Corrado VR6 – Background

There are already several very good sites on the Corrado, so I won’t go into its history or the various models. I will simply concentrate on the Corrado VR6 since that is the car I owned.

Even though it ceased production in late 1995 / early 1996, the Corrado VR6 is still seen by many as one of the great front-wheel drive performance cars. Certainly one of the best of its generation.

It wasn’t until almost 8 years later that the competition caught up to some extent with cars such as the Ford Focus RS, Honda Civic Type-R and the Audi TT V6. Even Volkswagen themselves didn’t better the car until many years later.

Owning a Corrado VR6 was quite a special experience. It was the model of understatement, but could embarrass and humble almost any contemporary hot hatch that dared to take it on at the traffic lights. Round town it was docile and easy to live with, the ride was comfortable and compliant, and it was practical too, being a hatchback with fold-down rear seats.

However, getting the Corrado VR6 out onto the open road (or even better, a race circuit or airfield) transformed it into a hard-charging performance car. The chassis was very well balanced and forgiving, the brakes were adequate and fade-free, and the low-down torque of the 2.9 litre 6-cylinder engine hauled you out of bends and catapulted you down the next straight. The suspension, which round town was comfortable and compliant, became firm and well-balanced, absorbing bumps and irregularities without any of the body roll, wallowing, and sloppiness of the equivalent Mk3 Golf GTi – the Corrado was a very well sorted car indeed. This could be further improved with a variety of after-market suspension and brake options.

Yet for all this performance (0-60 in 6.4s and a standing quarter of 15.1s @ 93mph) one could cruise at 70mph on the motorway with 4 adults (including driver) and their luggage, and still return an mpg in the low 30’s. With just the driver, a light right foot, and a long motorway journey, and you could even expect to be in the high 30’s.

The Corrado was based on the Mk2 Golf floor-pan with some parts donated from the Passat. However, some of the parts and much of the bodywork were made by Karmann. Those parts that were common to the Golf and/or Passat were cheap to buy, but the Karmann parts were very expensive (eg. £500 for an unpainted rear bumper) and it was this factor that made the Corrado expensive to produce, and is what ultimately killed it as VW didn’t make sufficient profit on each car sold. The fact that a VR6 engine was also offered on the Golf, albeit with a small reduction in capacity and horsepower, for a significantly cheaper price, probably did not help matters either.

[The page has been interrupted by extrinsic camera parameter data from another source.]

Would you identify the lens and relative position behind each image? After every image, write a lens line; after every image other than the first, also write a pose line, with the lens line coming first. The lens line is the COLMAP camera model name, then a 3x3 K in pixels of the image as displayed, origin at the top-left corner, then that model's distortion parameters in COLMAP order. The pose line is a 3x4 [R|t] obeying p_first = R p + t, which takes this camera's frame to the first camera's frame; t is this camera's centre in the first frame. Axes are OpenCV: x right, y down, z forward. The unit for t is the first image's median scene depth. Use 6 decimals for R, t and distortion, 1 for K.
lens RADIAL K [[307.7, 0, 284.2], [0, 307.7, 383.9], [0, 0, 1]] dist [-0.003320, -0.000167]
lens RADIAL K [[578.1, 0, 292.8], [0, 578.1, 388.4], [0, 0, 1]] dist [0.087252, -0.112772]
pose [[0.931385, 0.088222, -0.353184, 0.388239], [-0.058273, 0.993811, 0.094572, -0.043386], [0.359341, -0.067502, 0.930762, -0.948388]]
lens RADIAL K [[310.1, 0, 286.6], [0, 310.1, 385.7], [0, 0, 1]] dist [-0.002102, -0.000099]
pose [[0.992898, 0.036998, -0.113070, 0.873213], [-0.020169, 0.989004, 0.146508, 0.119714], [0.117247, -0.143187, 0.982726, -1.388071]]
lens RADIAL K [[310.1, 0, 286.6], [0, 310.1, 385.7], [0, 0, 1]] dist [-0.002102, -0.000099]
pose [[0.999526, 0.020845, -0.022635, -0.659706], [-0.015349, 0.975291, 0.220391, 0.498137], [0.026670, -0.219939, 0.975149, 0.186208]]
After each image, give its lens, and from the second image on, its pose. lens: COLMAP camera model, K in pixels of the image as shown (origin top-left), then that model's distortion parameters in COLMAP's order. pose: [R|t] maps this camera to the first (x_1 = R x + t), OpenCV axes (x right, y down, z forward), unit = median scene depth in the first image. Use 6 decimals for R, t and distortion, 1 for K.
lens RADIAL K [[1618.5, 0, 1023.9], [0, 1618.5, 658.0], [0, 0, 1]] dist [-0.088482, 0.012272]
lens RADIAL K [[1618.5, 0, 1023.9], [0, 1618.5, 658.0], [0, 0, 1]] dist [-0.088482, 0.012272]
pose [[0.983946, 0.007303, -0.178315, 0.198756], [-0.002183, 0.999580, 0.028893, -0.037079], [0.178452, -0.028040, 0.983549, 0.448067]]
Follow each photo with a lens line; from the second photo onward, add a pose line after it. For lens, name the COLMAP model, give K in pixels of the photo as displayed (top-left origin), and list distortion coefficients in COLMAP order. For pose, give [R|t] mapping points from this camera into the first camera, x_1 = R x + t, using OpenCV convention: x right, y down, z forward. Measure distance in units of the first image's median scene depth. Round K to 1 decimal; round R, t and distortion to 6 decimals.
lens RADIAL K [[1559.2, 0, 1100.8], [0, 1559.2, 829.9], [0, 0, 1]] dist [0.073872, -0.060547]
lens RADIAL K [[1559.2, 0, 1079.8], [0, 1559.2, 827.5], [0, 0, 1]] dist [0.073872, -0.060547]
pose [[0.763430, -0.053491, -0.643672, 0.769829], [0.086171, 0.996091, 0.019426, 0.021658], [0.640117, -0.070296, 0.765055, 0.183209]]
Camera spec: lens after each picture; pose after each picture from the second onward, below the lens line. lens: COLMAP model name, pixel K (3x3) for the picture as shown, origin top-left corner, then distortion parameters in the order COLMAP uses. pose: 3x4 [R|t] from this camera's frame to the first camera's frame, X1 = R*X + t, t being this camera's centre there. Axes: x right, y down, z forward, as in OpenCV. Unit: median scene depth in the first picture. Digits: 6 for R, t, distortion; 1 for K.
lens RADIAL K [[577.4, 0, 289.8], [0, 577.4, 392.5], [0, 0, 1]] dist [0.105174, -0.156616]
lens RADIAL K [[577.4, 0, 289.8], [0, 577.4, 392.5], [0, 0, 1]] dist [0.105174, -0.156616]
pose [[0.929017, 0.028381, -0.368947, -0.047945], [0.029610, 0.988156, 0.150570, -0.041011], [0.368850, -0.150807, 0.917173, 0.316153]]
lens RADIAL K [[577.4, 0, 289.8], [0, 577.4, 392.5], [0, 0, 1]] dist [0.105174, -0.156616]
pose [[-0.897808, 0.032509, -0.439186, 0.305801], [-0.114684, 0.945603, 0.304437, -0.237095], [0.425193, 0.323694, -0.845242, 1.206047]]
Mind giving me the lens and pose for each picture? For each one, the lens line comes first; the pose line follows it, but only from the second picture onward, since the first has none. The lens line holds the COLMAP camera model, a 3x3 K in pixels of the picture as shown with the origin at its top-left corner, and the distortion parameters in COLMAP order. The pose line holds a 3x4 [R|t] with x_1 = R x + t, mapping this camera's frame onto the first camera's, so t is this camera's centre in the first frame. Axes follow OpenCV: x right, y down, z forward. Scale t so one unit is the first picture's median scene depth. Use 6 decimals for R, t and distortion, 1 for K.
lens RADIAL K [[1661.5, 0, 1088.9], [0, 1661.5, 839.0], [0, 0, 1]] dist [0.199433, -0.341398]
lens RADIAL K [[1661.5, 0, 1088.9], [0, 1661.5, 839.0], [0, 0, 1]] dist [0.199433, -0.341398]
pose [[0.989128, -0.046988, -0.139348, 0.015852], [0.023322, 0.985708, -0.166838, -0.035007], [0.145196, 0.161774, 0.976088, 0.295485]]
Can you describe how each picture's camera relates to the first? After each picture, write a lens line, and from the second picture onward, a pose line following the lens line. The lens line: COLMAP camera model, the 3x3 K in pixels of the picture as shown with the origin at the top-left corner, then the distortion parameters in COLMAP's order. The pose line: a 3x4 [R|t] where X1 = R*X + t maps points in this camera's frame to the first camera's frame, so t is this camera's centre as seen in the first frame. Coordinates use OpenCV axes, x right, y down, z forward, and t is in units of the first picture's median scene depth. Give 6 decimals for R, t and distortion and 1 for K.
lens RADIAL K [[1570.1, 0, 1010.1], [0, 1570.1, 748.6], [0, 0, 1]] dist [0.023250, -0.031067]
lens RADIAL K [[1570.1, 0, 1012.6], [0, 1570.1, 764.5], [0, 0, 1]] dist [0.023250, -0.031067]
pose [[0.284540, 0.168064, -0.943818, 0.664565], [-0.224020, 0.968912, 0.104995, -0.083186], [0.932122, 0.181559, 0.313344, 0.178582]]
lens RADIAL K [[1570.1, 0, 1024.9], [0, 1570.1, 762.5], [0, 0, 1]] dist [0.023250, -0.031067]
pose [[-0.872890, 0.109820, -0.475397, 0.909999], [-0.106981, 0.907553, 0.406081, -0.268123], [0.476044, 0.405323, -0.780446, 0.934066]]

The VR6 engine for the Corrado was originally designed to benefit from a dual tract variable-length inlet manifold called the VSR (German: “Variables SaugRohr“) and made by Pieronberg for VW Motorsport. This gave extra low-down torque but was deleted before production on cost grounds and was instead offered as an after-market option. The design was later sold to Schrick who redesigned it and offered it as the Schrick VGI (Variable Geometry Intake”) which is what I had fitted to my car.
(And in case you’re thinking that this paragraph is lifted straight from Wikipedia, you’d be wrong. I wrote it and then added it to Wikipedia.)

My particular Corrado was first registered in March 1996 and I bought it in October 1996 with 7,662 miles on the clock. I sold it in February 2011 with 149,621 miles.
It had the optional full black leather interior with heated leather seats, and it also had a deep blue pearlescent paint, so was similar in specification to the Storm model but without factory-fitted CD player or the 6-spoke solitude wheels. The former was addressed with a modern Sony CD / MP3 player and the latter is less of a relevance as many owners changed to 16″ or even 17″ wheels as tyre options become more limited at the stock 15″ size.

My car was extremely reliable and rarely missed a beat. It was only in the final year or two that anything really went wrong. Even then, repairs were easy and relatively inexpensive.

The Corrado spent many, many years as one of those “Future Classics” that never seemed to realise that promise and start to go back up in price. When I sold mine they were probably at their lowest point, and I possibly could have got more for it if I had scrapped it for parts, but I had had my fun from it after 14 years and it was sick in the engine and needed to be moved on. Since then prices have FINALLY started going back up and good examples are now finally worth the decent money that was falsely promised for years.